──────── Source records

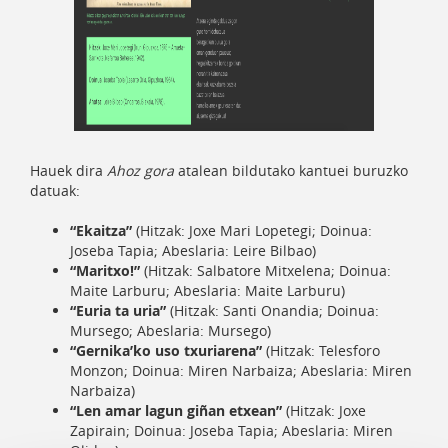
Hauek dira
Ahoz gora
atalean bildutako kantuei buruzko
datuak:
“Ekaitza”
(Hitzak: Joxe Mari Lopetegi; Doinua:
Joseba Tapia; Abeslaria: Leire Bilbao)
“Maritxo!”
(Hitzak: Salbatore Mitxelena; Doinua:
Maite Larburu; Abeslaria: Maite Larburu)
“Euria ta uria”
(Hitzak: Santi Onandia; Doinua:
Mursego; Abeslaria: Mursego)
“Gernika’ko uso txuriarena”
(Hitzak: Telesforo
Monzon; Doinua: Miren Narbaiza; Abeslaria: Miren
Narbaiza)
“Len amar lagun giñan etxean”
(Hitzak: Joxe
Zapirain; Doinua: Joseba Tapia; Abeslaria: Miren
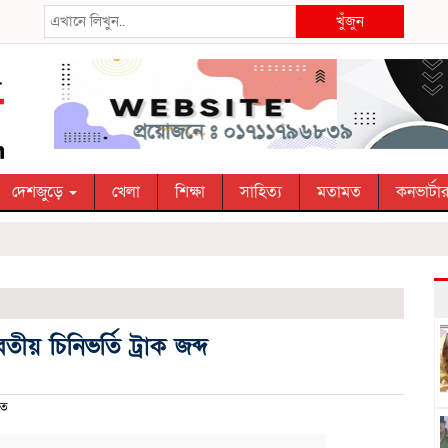
খুঁজুন
দেশজুড়ে
খেলা
শিক্ষা
সাহিত্য
মতামত
কনভার্টা
ীয় চিনিভর্তি ট্রাক জব্দ
িত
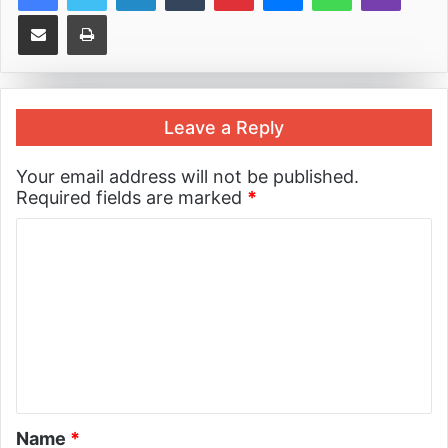
Share via Email
Print
Leave a Reply
Your email address will not be published.
Required fields are marked
*
Name
*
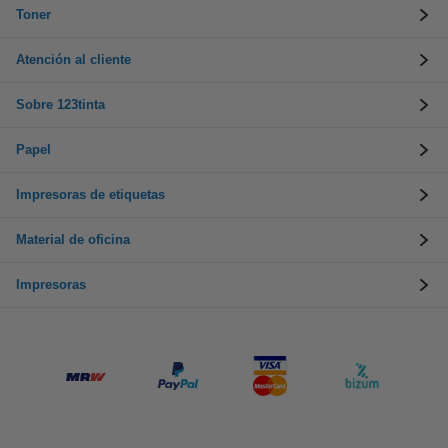
Toner
Atención al cliente
Sobre 123tinta
Papel
Impresoras de etiquetas
Material de oficina
Impresoras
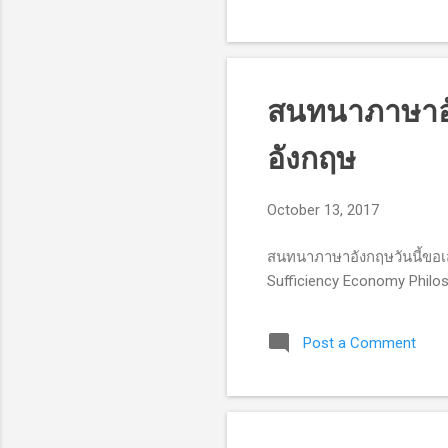
สนทนาภาษาอั
อังกฤษ
October 13, 2017
สนทนาภาษาอังกฤษวันนี้ขอเส
Sufficiency Economy Philo
Post a Comment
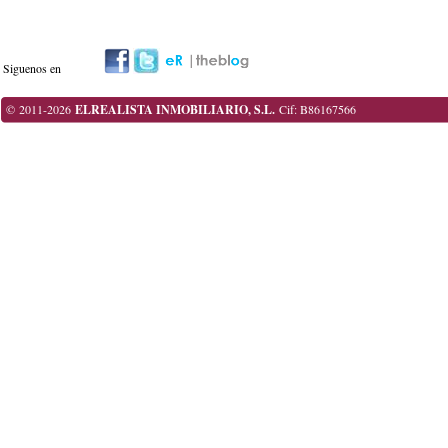
Siguenos en
© 2011-2026
ELREALISTA INMOBILIARIO, S.L.
Cif: B86167566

────────────────

Action item -> Transcribe all the entries precisely. Do not include any picture.

Exercise output ->
Hauek dira
Ahoz gora
atalean bildutako kantuei buruzko
datuak:
“Ekaitza”
(Hitzak: Joxe Mari Lopetegi; Doinua:
Joseba Tapia; Abeslaria: Leire Bilbao)
“Maritxo!”
(Hitzak: Salbatore Mitxelena; Doinua:
Maite Larburu; Abeslaria: Maite Larburu)
“Euria ta uria”
(Hitzak: Santi Onandia; Doinua:
Mursego; Abeslaria: Mursego)
“Gernika’ko uso txuriarena”
(Hitzak: Telesforo
Monzon; Doinua: Miren Narbaiza; Abeslaria: Miren
Narbaiza)
“Len amar lagun giñan etxean”
(Hitzak: Joxe
Zapirain; Doinua: Joseba Tapia; Abeslaria: Miren
খুঁজুন
দেশজুড়ে
খেলা
শিক্ষা
সাহিত্য
মতামত
কনভার্টা
ীয় চিনিভর্তি ট্রাক জব্দ
িত
Share via Email
Print
Leave a Reply
Your email address will not be published.
Required fields are marked
*
Name
*
Toner
Atención al cliente
Sobre 123tinta
Papel
Impresoras de etiquetas
Material de oficina
Impresoras
สนทนาภาษาอั
อังกฤษ
October 13, 2017
สนทนาภาษาอังกฤษวันนี้ขอเส
Sufficiency Economy Philo
Post a Comment
Siguenos en
© 2011-2026
ELREALISTA INMOBILIARIO, S.L.
Cif: B86167566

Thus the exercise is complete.